Huffington Post offers this comprehensive retelling of the entire Orange County snitch scandal, from the first revelations all the way to Scott Dekraai’s 8 life sentences, with reactions from the victims’ families: A Mass Shooting Tore Their Lives Apart. A Corruption Scandal Crushed Their Hopes For Justice.
Jailhouse Informants
Experiments on the impact of inducements
Prosecutors can force witnesses to testify and use perjury prosecutions to hold them to the provable truth. More controversially, prosecutors also offer witnesses inducements for favorable testimony, including leniency, immunity, and even cash. This ubiquitous behavior would be illegal as witness bribery, except for a longstanding tradition of sovereigns using this power, which legal doctrine now reflects. A causal analysis shows that even if prosecutors use this power only in good faith, these inducements undermine the epistemic value of witness testimony.
Due process requires, and legal doctrine assumes, that when such inducements are disclosed to the jury, they will discount the witness testimony accordingly. However, juries’ success in doing so is an empirical question. We conducted three randomized experiments with 1,000 human subjects in roles of witnesses and jurors deciding vignettes based on real cases. We find that incentives have large effects on witnesses, allowing prosecutors to routinely procure favorable testimony regardless of its truth. Yet, disclosure has no detectable effects on either witnesses or jurors.
We discuss two potential reforms. First, courts could borrow from the practice with expert witnesses and use the current rules of evidence to conduct Daubert-like pretrial screening of incentivized witnesses for reliability. We frame the appropriate counterfactual question about whether the incentives would cause a witness to give the same testimony even if it were false. Second, we present the novel suggestion that prosecutors could decide whether to offer benefits to a witness based on whether she will testify to material information, but without knowing whether the information is favorable to the Government. These mechanisms may preserve the value of incentives to produce information, while minimizing false testimony.
Texas passes strong new informant disclosure law
At the recommendation of the Timothy Cole Commission, Texas has passed strong new legislation requiring the government to collect a range of data on its jailhouse informants, including prior testimony and benefits, and to turn that data over to the defense. The bill is here.

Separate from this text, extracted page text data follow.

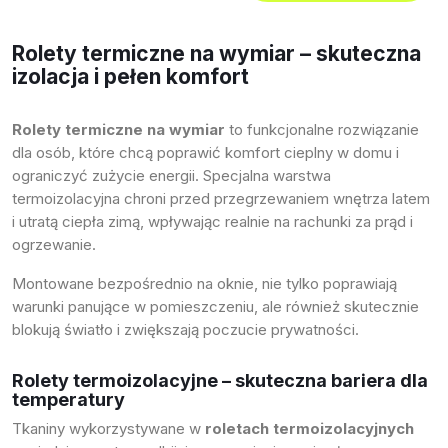
Rolety termiczne na wymiar – skuteczna
izolacja i pełen komfort
Rolety termiczne na wymiar
to funkcjonalne rozwiązanie
dla osób, które chcą poprawić komfort cieplny w domu i
ograniczyć zużycie energii. Specjalna warstwa
termoizolacyjna chroni przed przegrzewaniem wnętrza latem
i utratą ciepła zimą, wpływając realnie na rachunki za prąd i
ogrzewanie.
Montowane bezpośrednio na oknie, nie tylko poprawiają
warunki panujące w pomieszczeniu, ale również skutecznie
blokują światło i zwiększają poczucie prywatności.
Rolety termoizolacyjne – skuteczna bariera dla
temperatury
Tkaniny wykorzystywane w
roletach termoizolacyjnych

And here is the New York Times Editorial Board’s glowing review of the new law, Texas Cracks Down on the Market for Jailhouse Snitches, calling it “the most comprehensive effort yet to rein in the dangers of transactional snitching.” The Times also notes, however, that prosecutors are supposed to turn over such evidence anyway and that further reforms are called for, such as reliability hearings and barring informants in capital cases.
Prosecutor in Willingham case tried for ethics violation, and acquitted
Originally posted May 3: In a rare display of potential discipline, the prosecutor who misused a jailhouse informant against Cameron Todd Willingham–John Jackson–is on trial for ethics violations. “Specifically, the state’s lawyers contend that Jackson made a deal with a jailhouse snitch who agreed to testify against Willingham and then hid that deal from Willingham’s defense attorneys — a clear violation of both law and ethics. They say that Jackson took extraordinary measures over the next two decades to conceal his deceitful actions.” Here is the story from The Intercept.
Update May 13: The jury acquitted prosecutor John Jackson. From The Marshall Project: “By an 11-to-1 vote, a Navarro County jury rejected claims by the State Bar of Texas that Jackson made false statements, concealed evidence favorable to Willingham’s defense and obstructed justice.”
Barry Scheck, Innocence Project Founder, on informant reform
Washington State is considering legislation that would strengthen the government’s obligation to disclose information about its criminal informants. Barry Scheck, Founder of the Innocence Project, writes about how important this legislation is in Justice can be tainted by the use of informants’ testimony.